• Task to complete: Copy out the lines below word for word, keeping every number, name and blank line unchanged.

• Task material:
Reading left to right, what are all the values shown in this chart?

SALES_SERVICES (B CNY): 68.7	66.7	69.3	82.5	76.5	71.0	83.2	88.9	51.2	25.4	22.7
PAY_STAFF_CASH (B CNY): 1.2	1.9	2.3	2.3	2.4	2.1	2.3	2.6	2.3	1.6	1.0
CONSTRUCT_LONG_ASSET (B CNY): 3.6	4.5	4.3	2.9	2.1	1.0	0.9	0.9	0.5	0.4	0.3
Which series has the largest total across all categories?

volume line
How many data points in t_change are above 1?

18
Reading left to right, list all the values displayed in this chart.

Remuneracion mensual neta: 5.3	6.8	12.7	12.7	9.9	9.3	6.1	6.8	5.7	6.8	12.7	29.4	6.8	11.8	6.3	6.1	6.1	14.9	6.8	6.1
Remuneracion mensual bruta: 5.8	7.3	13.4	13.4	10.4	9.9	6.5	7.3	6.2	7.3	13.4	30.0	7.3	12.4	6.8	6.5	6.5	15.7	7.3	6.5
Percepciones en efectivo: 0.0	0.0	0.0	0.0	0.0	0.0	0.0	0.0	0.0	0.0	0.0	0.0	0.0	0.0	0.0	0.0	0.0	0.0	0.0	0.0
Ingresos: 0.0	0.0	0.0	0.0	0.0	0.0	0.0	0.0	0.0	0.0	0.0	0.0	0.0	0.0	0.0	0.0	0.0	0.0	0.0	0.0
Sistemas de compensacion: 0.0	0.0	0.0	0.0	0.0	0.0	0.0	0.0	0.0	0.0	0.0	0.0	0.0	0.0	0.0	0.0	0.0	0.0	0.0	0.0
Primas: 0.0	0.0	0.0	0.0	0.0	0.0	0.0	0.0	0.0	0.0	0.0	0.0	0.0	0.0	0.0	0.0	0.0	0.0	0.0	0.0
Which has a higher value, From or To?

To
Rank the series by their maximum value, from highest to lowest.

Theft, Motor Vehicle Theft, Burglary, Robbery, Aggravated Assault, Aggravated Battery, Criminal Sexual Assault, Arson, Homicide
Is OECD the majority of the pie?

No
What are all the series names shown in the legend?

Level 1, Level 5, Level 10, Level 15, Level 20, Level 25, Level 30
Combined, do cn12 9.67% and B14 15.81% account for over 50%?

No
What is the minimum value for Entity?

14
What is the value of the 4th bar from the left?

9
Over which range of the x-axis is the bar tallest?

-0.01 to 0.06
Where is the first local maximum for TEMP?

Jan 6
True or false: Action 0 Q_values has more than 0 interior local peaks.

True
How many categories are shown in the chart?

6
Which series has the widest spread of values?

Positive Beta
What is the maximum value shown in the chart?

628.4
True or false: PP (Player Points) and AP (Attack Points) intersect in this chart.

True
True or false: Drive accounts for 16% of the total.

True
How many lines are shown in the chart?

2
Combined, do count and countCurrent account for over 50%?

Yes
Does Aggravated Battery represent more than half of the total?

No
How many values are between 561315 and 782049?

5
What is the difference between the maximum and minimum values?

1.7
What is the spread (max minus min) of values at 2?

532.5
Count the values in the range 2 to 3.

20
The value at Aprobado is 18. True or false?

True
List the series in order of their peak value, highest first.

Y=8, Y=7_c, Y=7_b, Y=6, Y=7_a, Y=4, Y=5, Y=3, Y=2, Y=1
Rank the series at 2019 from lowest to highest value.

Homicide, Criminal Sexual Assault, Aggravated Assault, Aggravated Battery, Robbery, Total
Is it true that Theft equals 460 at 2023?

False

• Expected answer:
Reading left to right, what are all the values shown in this chart?

SALES_SERVICES (B CNY): 68.7	66.7	69.3	82.5	76.5	71.0	83.2	88.9	51.2	25.4	22.7
PAY_STAFF_CASH (B CNY): 1.2	1.9	2.3	2.3	2.4	2.1	2.3	2.6	2.3	1.6	1.0
CONSTRUCT_LONG_ASSET (B CNY): 3.6	4.5	4.3	2.9	2.1	1.0	0.9	0.9	0.5	0.4	0.3
Which series has the largest total across all categories?

volume line
How many data points in t_change are above 1?

18
Reading left to right, list all the values displayed in this chart.

Remuneracion mensual neta: 5.3	6.8	12.7	12.7	9.9	9.3	6.1	6.8	5.7	6.8	12.7	29.4	6.8	11.8	6.3	6.1	6.1	14.9	6.8	6.1
Remuneracion mensual bruta: 5.8	7.3	13.4	13.4	10.4	9.9	6.5	7.3	6.2	7.3	13.4	30.0	7.3	12.4	6.8	6.5	6.5	15.7	7.3	6.5
Percepciones en efectivo: 0.0	0.0	0.0	0.0	0.0	0.0	0.0	0.0	0.0	0.0	0.0	0.0	0.0	0.0	0.0	0.0	0.0	0.0	0.0	0.0
Ingresos: 0.0	0.0	0.0	0.0	0.0	0.0	0.0	0.0	0.0	0.0	0.0	0.0	0.0	0.0	0.0	0.0	0.0	0.0	0.0	0.0
Sistemas de compensacion: 0.0	0.0	0.0	0.0	0.0	0.0	0.0	0.0	0.0	0.0	0.0	0.0	0.0	0.0	0.0	0.0	0.0	0.0	0.0	0.0
Primas: 0.0	0.0	0.0	0.0	0.0	0.0	0.0	0.0	0.0	0.0	0.0	0.0	0.0	0.0	0.0	0.0	0.0	0.0	0.0	0.0
Which has a higher value, From or To?

To
Rank the series by their maximum value, from highest to lowest.

Theft, Motor Vehicle Theft, Burglary, Robbery, Aggravated Assault, Aggravated Battery, Criminal Sexual Assault, Arson, Homicide
Is OECD the majority of the pie?

No
What are all the series names shown in the legend?

Level 1, Level 5, Level 10, Level 15, Level 20, Level 25, Level 30
Combined, do cn12 9.67% and B14 15.81% account for over 50%?

No
What is the minimum value for Entity?

14
What is the value of the 4th bar from the left?

9
Over which range of the x-axis is the bar tallest?

-0.01 to 0.06
Where is the first local maximum for TEMP?

Jan 6
True or false: Action 0 Q_values has more than 0 interior local peaks.

True
How many categories are shown in the chart?

6
Which series has the widest spread of values?

Positive Beta
What is the maximum value shown in the chart?

628.4
True or false: PP (Player Points) and AP (Attack Points) intersect in this chart.

True
True or false: Drive accounts for 16% of the total.

True
How many lines are shown in the chart?

2
Combined, do count and countCurrent account for over 50%?

Yes
Does Aggravated Battery represent more than half of the total?

No
How many values are between 561315 and 782049?

5
What is the difference between the maximum and minimum values?

1.7
What is the spread (max minus min) of values at 2?

532.5
Count the values in the range 2 to 3.

20
The value at Aprobado is 18. True or false?

True
List the series in order of their peak value, highest first.

Y=8, Y=7_c, Y=7_b, Y=6, Y=7_a, Y=4, Y=5, Y=3, Y=2, Y=1
Rank the series at 2019 from lowest to highest value.

Homicide, Criminal Sexual Assault, Aggravated Assault, Aggravated Battery, Robbery, Total
Is it true that Theft equals 460 at 2023?

False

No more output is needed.